Tal acontecimento nos faz lembrar o discurso do beato Paulo VI, em 1970: “Os progressos científicos mais extraordinários, as invenções técnicas mais assombrosas, o desenvolvimento econômico mais prodigioso, se não estiverem unidos a um progresso social e moral, voltam-se necessariamente contra o homem.” Por isso, nos perguntamos: Será que tudo aquilo que podemos fazer é aceitável ética e moralmente?
A Carta da Terra, divulgada no ano 2000, afirma que o meio ambiente global, com seus recursos finitos, é uma preocupação comum de todas as pessoas. A proteção da vitalidade, da diversidade e da beleza da Terra é um dever sagrado. O documento diz também que é preciso aceitar que, com o direito de possuir, administrar e usar os recursos naturais, vem o dever de impedir o dano causado ao meio ambiente e de proteger os direitos das pessoas. O ser humano precisa assumir que o aumento da liberdade, dos conhecimentos e do poder implica responsabilidade na promoção do bem comum.
A Samarco é um exemplo do atual modelo de desenvolvimento que vem degradando a natureza e que, por isso, é totalmente insustentável.
O descaso do Poder Público e a ambição desmedida de lucro da mineradora Samarco foram responsáveis pelos danos irreparáveis ao meio ambiente que, por certo, levará anos ou talvez décadas para se recuperar. Isso sem menosprezar o fato de que vidas humanas foram ceifadas, famílias se desestruturaram, histórias foram interrompidas, sonhos foram destruídos. E nada disso será resgatado! Nem vultosas indenizações financeiras, nem os valores irrisórios propostos pela Samarco pagarão o trauma sofrido por essas pessoas.
O Papa Francisco nos recorda, na Encíclica Laudato Si’ (Louvado Seja), 36, que “O cuidado dos ecossistemas requer uma perspectiva que se estenda para além do imediato, porque, quando se busca apenas um ganho econômico rápido e fácil, já ninguém se importa realmente com a sua preservação. Mas o custo dos danos provocados pela negligência egoísta é muitíssimo maior do que o benefício econômico que se possa obter. No caso da perda ou dano grave dalgumas espécies, fala-se de valores que excedem todo e qualquer cálculo. Por isso, podemos ser testemunhas mudas de gravíssimas desigualdades, quando se pretende obter benefícios significativos, fazendo pagar ao resto da humanidade, presente e futura, os altíssimos custos da degradação ambiental”.
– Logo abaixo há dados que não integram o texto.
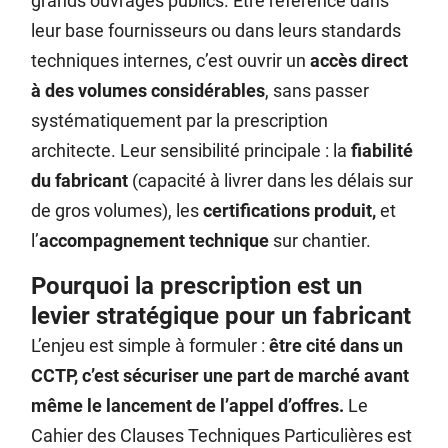
grands ouvrages publics. Être référencé dans
leur base fournisseurs ou dans leurs standards
techniques internes, c’est ouvrir un
accès direct
à des volumes considérables
, sans passer
systématiquement par la prescription
architecte. Leur sensibilité principale : la
fiabilité
du fabricant
(capacité à livrer dans les délais sur
de gros volumes), les
certifications produit,
et
l’
accompagnement technique
sur chantier.
Pourquoi la prescription est un
levier stratégique pour un fabricant
L’enjeu est simple à formuler :
être cité dans un
CCTP, c’est sécuriser une part de marché avant
même le lancement de l’appel d’offres.
Le
Cahier des Clauses Techniques Particulières est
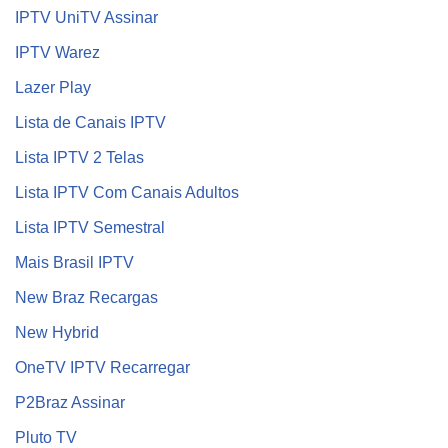
IPTV UniTV Assinar
IPTV Warez
Lazer Play
Lista de Canais IPTV
Lista IPTV 2 Telas
Lista IPTV Com Canais Adultos
Lista IPTV Semestral
Mais Brasil IPTV
New Braz Recargas
New Hybrid
OneTV IPTV Recarregar
P2Braz Assinar
Pluto TV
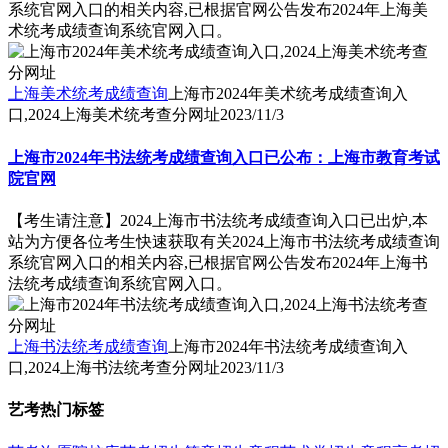
系统官网入口的相关内容,已根据官网公告发布2024年上海美
术统考成绩查询系统官网入口。
上海美术统考成绩查询
上海市2024年美术统考成绩查询入
口,2024上海美术统考查分网址
2023/11/3
上海市2024年书法统考成绩查询入口已公布：上海市教育考试
院官网
【考生请注意】2024上海市书法统考成绩查询入口已出炉,本
站为方便各位考生快速获取有关2024上海市书法统考成绩查询
系统官网入口的相关内容,已根据官网公告发布2024年上海书
法统考成绩查询系统官网入口。
上海书法统考成绩查询
上海市2024年书法统考成绩查询入
口,2024上海书法统考查分网址
2023/11/3
艺考热门标签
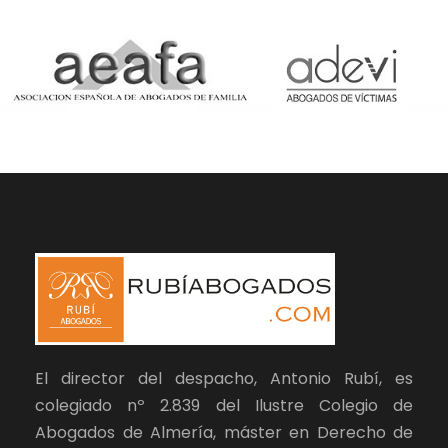
El director del despacho, Antonio Rubí, es
colegiado nº 2.839 del Ilustre Colegio de
Abogados de Almería, máster en Derecho de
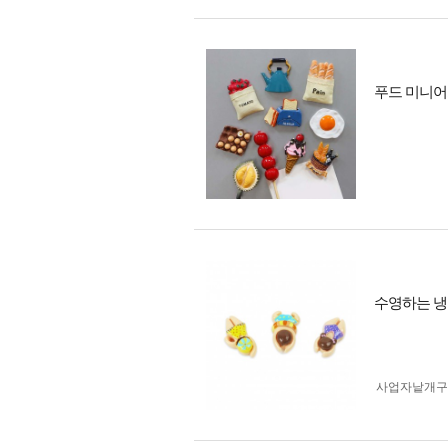
푸드 미니어처
수영하는 냉
사업자 낱개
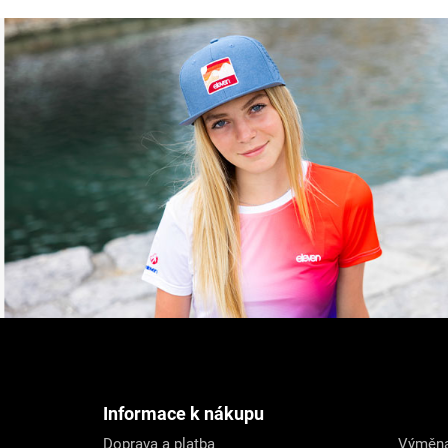
Z
á
p
a
t
Informace k nákupu
í
Doprava a platba
Výměna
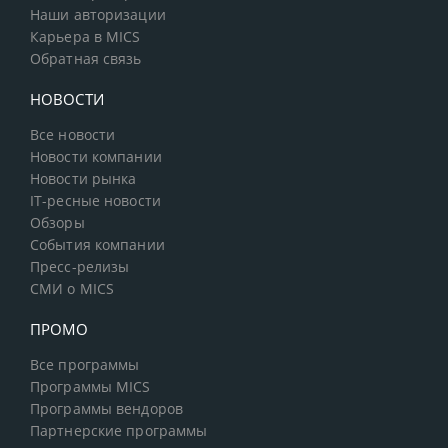
Наши авторизации
Карьера в MICS
Обратная связь
НОВОСТИ
Все новости
Новости компании
Новости рынка
IT-ресные новости
Обзоры
События компании
Пресс-релизы
СМИ о MICS
ПРОМО
Все программы
Программы MICS
Программы вендоров
Партнерские программы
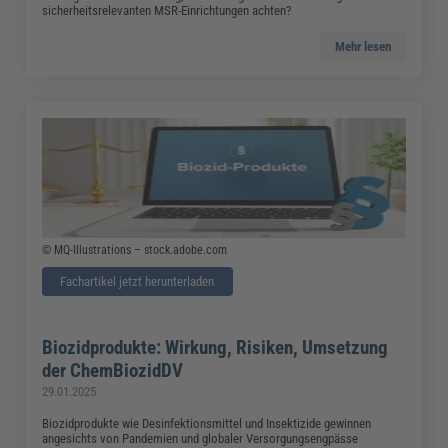
sicherheitsrelevanten MSR-Einrichtungen achten?
Mehr lesen
© MQ-Illustrations – stock.adobe.com
Fachartikel jetzt herunterladen
Biozidprodukte: Wirkung, Risiken, Umsetzung
der ChemBiozidDV
29.01.2025
Biozidprodukte wie Desinfektionsmittel und Insektizide gewinnen
angesichts von Pandemien und globaler Versorgungsengpässe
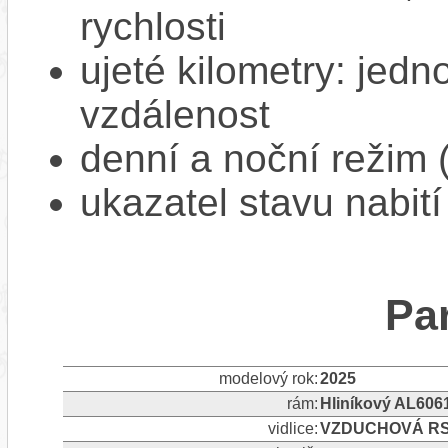
rychlosti
ujeté kilometry: jedno
vzdálenost
denní a noční režim 
ukazatel stavu nabití
Pa
modelový rok:
2025
rám:
Hliníkový AL606
vidlice:
VZDUCHOVÁ RST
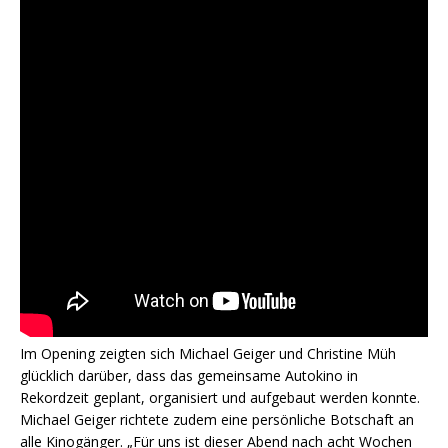
Im Opening zeigten sich Michael Geiger und Christine Müh
glücklich darüber, dass das gemeinsame Autokino in
Rekordzeit geplant, organisiert und aufgebaut werden konnte.
Michael Geiger richtete zudem eine persönliche Botschaft an
alle Kinogänger. „Für uns ist dieser Abend nach acht Wochen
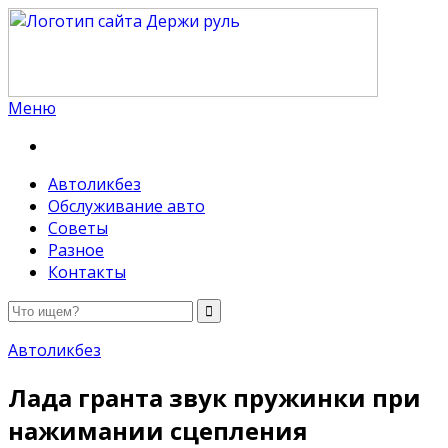
Меню
Держи руль
Автоликбез
Обслуживание авто
Советы
Разное
Контакты
Автоликбез
Лада гранта звук пружинки при
нажимании сцепления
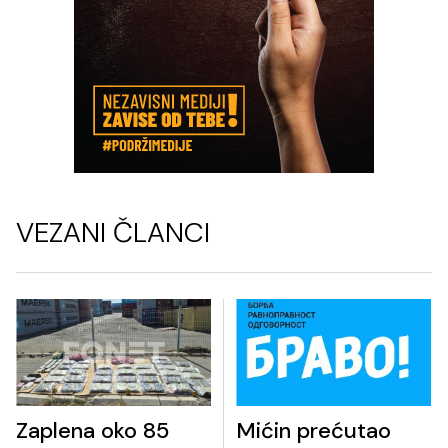
VEZANI ČLANCI
Zaplena oko 85
Mićin prećutao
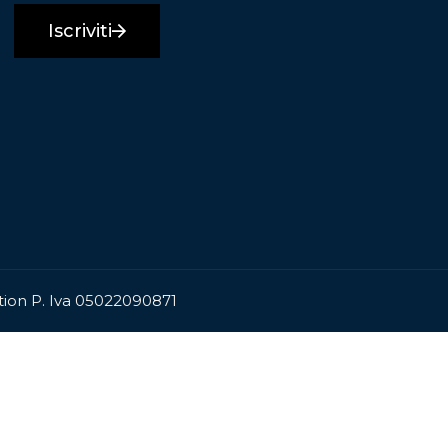
Iscriviti
ation P. Iva 05022090871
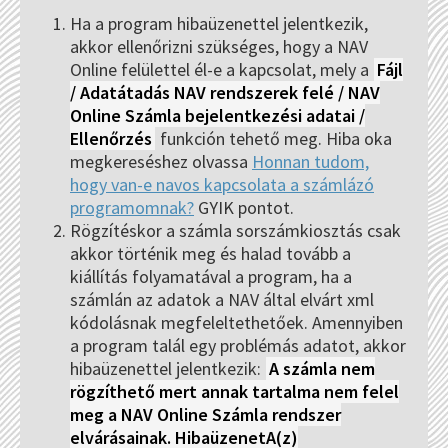
Ha a program hibaüzenettel jelentkezik,
akkor ellenőrizni szükséges, hogy a NAV
Online felülettel él-e a kapcsolat, mely a
Fájl
/ Adatátadás NAV rendszerek felé / NAV
Online Számla bejelentkezési adatai /
Ellenőrzés
funkción tehető meg. Hiba oka
megkereséshez olvassa
Honnan tudom,
hogy van-e navos kapcsolata a számlázó
programomnak?
GYIK pontot.
Rögzítéskor a számla sorszámkiosztás csak
akkor történik meg és halad tovább a
kiállítás folyamatával a program, ha a
számlán az adatok a NAV által elvárt xml
kódolásnak megfeleltethetőek. Amennyiben
a program talál egy problémás adatot, akkor
hibaüzenettel jelentkezik:
A számla nem
rögzíthető mert annak tartalma nem felel
meg a NAV Online Számla rendszer
elvárásainak. HibaüzenetA(z)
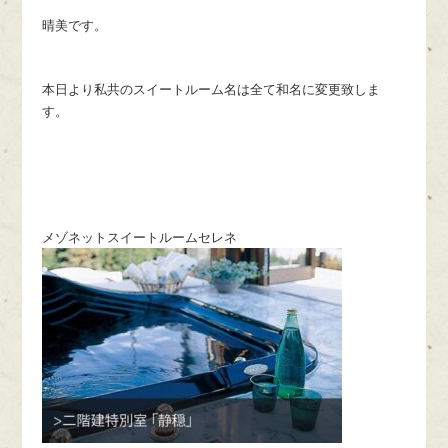
晴美です。
本日より私共のスイートルーム名は全て和名に変更致しま
す。
メゾネットスイートルームセレネ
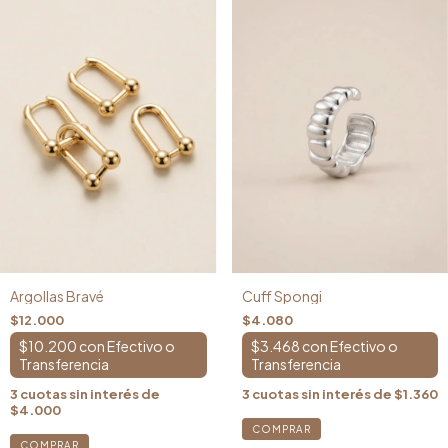
Cuff Spongi
Argollas Bravé
$4.080
$12.000
$3.468
con
$10.200
con
3
cuotas sin interés de
$1.360
3
cuotas sin interés de
$4.000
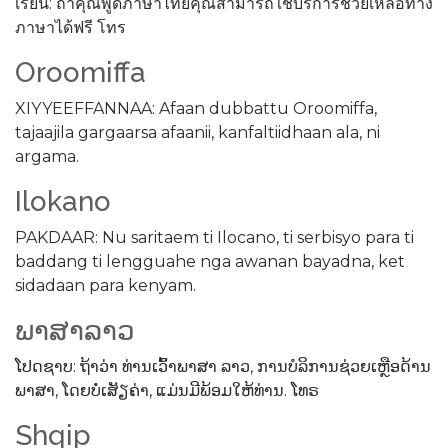
เรียน: ถ้าคุณพูดภาษาไทยคุณสามารถใช้บริการช่วยเหลือทาง
ภาษาได้ฟรี โทร
Oroomiffa
XIYYEEFFANNAA: Afaan dubbattu Oroomiffa,
tajaajila gargaarsa afaanii, kanfaltiidhaan ala, ni
argama.
Ilokano
PAKDAAR: Nu saritaem ti Ilocano, ti serbisyo para ti
baddang ti lengguahe nga awanan bayadna, ket
sidadaan para kenyam.
ພາສາລາວ
ໂປດຊາບ: ຖ້າວ່າ ທ່ານເວົ້າພາສາ ລາວ, ການບໍລິການຊ່ວຍເຫຼືອດ້ານ
ພາສາ, ໂດຍບໍ່ເສັຽຄ່າ, ແມ່ນມີພ້ອມໃຫ້ທ່ານ. ໂທຣ
Shqip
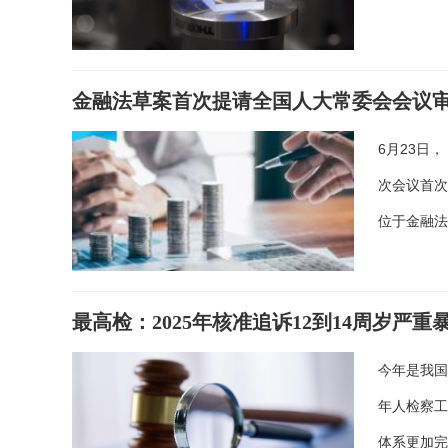
金融法草案首次提请全国人大常委会会议
6月23日
次会议首次
位于金融
最高检：2025年核准追诉12到14周岁严重
今年是我国
年人检察工
体系更加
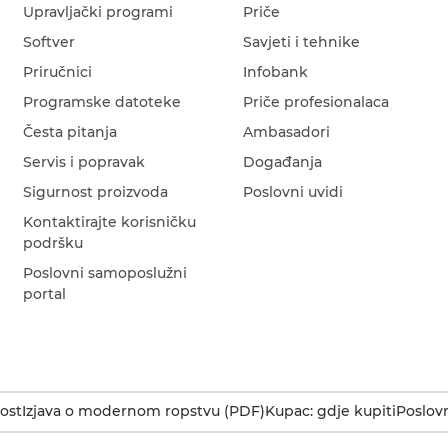
Upravljački programi
Priče
Softver
Savjeti i tehnike
Priručnici
Infobank
Programske datoteke
Priče profesionalaca
Česta pitanja
Ambasadori
Servis i popravak
Događanja
Sigurnost proizvoda
Poslovni uvidi
Kontaktirajte korisničku
podršku
Poslovni samoposlužni
portal
ost
Izjava o modernom ropstvu (PDF)
Kupac: gdje kupiti
Poslovn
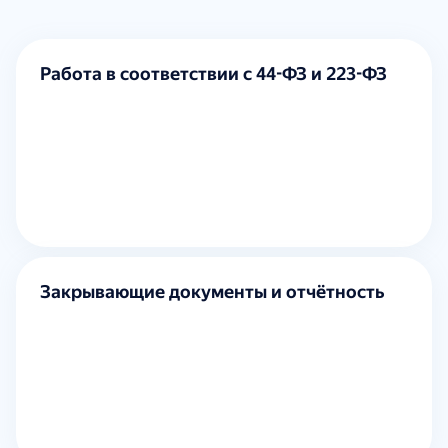
Работа в соответствии с 44-ФЗ и 223-ФЗ
Закрывающие документы и отчётность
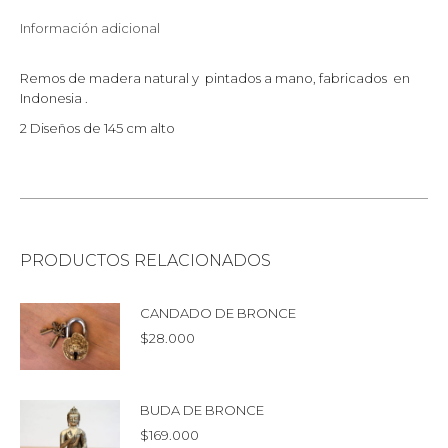
Información adicional
Remos de madera natural y pintados a mano, fabricados en
Indonesia .
2 Diseños de 145 cm alto
PRODUCTOS RELACIONADOS
CANDADO DE BRONCE
$
28.000
BUDA DE BRONCE
$
169.000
A partir dessa compreensão, exigimos da Samarco:
1 – Um plano emergencial de reparação e de indenização (com plena participação dos atingidos), contemplando uma verba de manutenção para os pescadores e trabalhadores rurais que tiveram suas atividades afetadas ou inviabilizadas por esta catástrofe;
2 – Cadastramento das famílias atingidas feito com a participação das lideranças comunitárias dos municípios impactados por essa tragédia;
3 – Plano de revitalização e de recuperação da bacia do Rio Doce, com ampla participação dos atingidos e ribeirinhos, minucioso diagnóstico da situação, construção de propostas e implementação de ações até a definitiva reparação;
Exigimos que os governos federal e estadual atuem, de maneira incisiva, junto ao Congresso Nacional para que os projetos que alteram a legislação ambiental e o marco regulatório da mineração não coloquem o lucro e a produtividade acima da vida, pois esses dois fatores acabam agilizando e facilitando os processos de licenciamento ambiental para a extração do minério de ferro.
Convocamos você, cidadão, a um maior envolvimento e atuação nos comitês e fóruns de discussões sobre os termos acima refletidos. A ideia é que essa manifestação se repita até 2025, a fim de que o problema não seja esquecido pela sociedade, pelo poder público e pelos responsáveis.